Highly Nonlinear Approximations for Sparse Signal Representation
Sparse representation of information by decreasing the dimensionality of a data set without losing its information is a central aim of signal processing. Emerging non-linear techniques for signal representation achieve this goal by decomposing the signal as a superposition of elements, normally referred to as ‘atoms’, selected from a large redundant set called a ‘dictionary’. The problem of finding the sparsest representation of a signal is, in general, intractable with classical computers. However, highly non-linear approximations have been proved to be very powerful, even when implemented by algorithms which do not seek the optimal solution with regard sparseness, but attempt to make tractable the problem of finding a sparse enough solution.

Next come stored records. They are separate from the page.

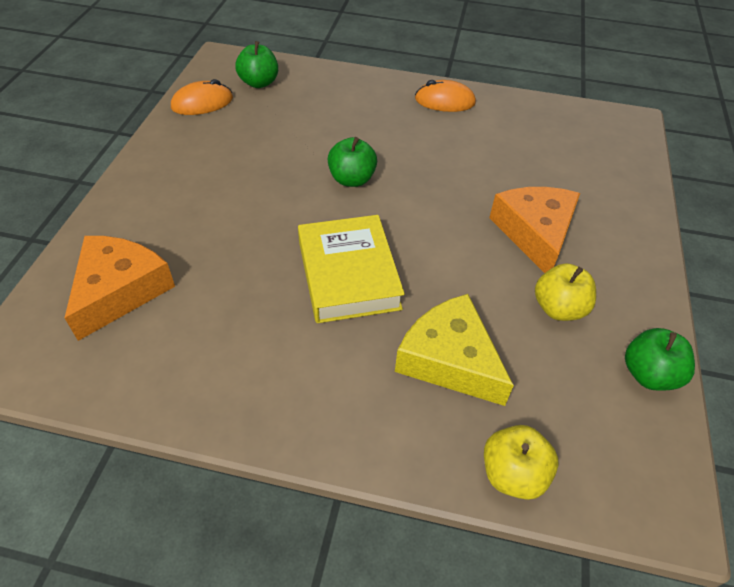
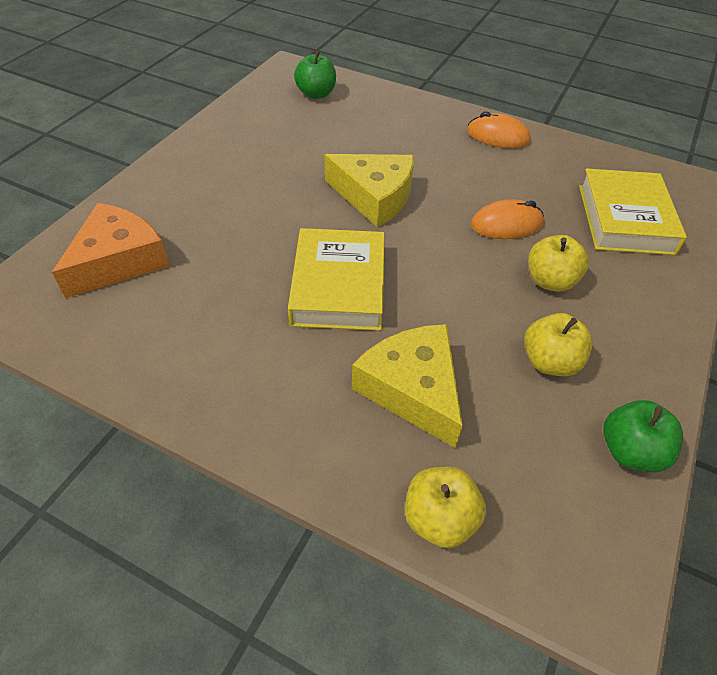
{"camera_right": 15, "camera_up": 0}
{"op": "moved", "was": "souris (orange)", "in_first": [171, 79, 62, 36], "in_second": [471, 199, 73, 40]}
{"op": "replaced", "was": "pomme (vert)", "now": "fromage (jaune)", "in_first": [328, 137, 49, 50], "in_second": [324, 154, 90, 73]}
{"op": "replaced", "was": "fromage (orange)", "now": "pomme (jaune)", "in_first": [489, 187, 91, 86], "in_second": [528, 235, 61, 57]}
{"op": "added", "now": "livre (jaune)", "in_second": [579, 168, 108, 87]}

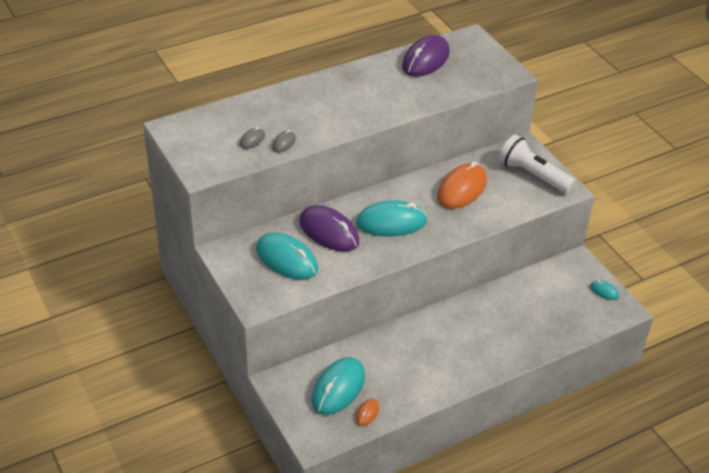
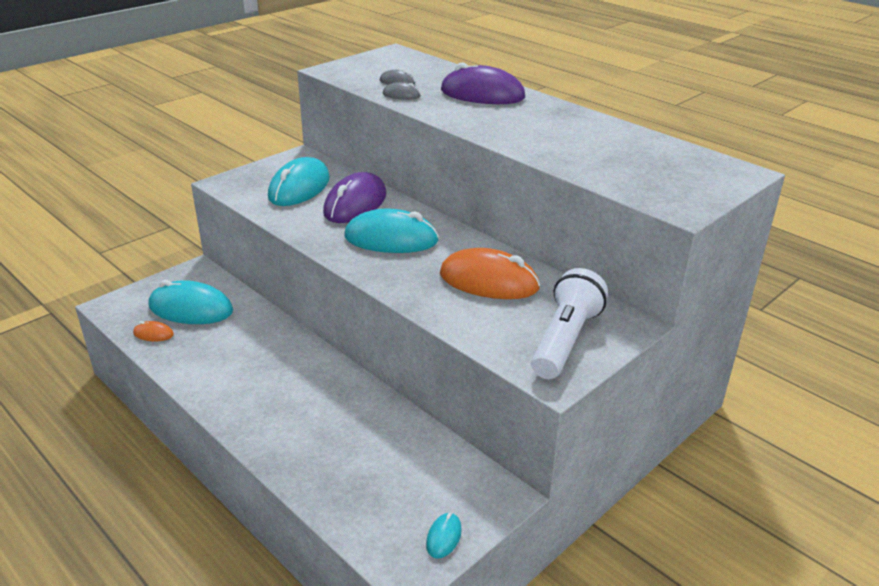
{"camera_right": 75, "camera_up": -10}
{"op": "moved", "was": "souris (violet)", "in_first": [402, 35, 48, 42], "in_second": [441, 62, 84, 42]}
{"op": "turned", "was": "souris (turquoise)", "in_first": [356, 200, 72, 36], "in_second": [344, 209, 95, 44], "clockwise": -60}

This project focuses on the development of highly non-linear methods for sparse signal representation and disseminates the computational tools for their implementation. The proposed methods evolve by stepwise selection of atoms extending those developed within the previous EPSRC project, "Biorthoganol Techniques for Optimal Signal Representation". Present methods improve upon the previous ones by correcting the stepwise selections so as to guarantee a gain in sparsity. Moreover, the techniques generalise the previously proposed by allowing for the discrimination of structured information. Cardinal spline and cardinal spline wavelet dictionaries have also been generalised to the non-uniform case thus allowing spline space adaption in the representation of a given signal.
The conclusions of the project relating to the potential of highly non-linear approximations are strong. One of the findings establishes that particular combinations of dictionaries are especially suitable for achieving high sparsity levels in representing images at the visually acceptable PSNR of 40dB. The increment in complexity introduced by redundant dictionaries is compensated for by the fact that the algorithms involve simple operations that are fully implementable with parallel processing. Hence their real time implementation is foreseen in the near future.
A bonus arising from the project findings asserts that sparse representations may also be used for information storage. We have shown that the space generated by the sparse representation of an image can be used, for instance, to store part of the image itself. We have termed this application ‘Image Folding’.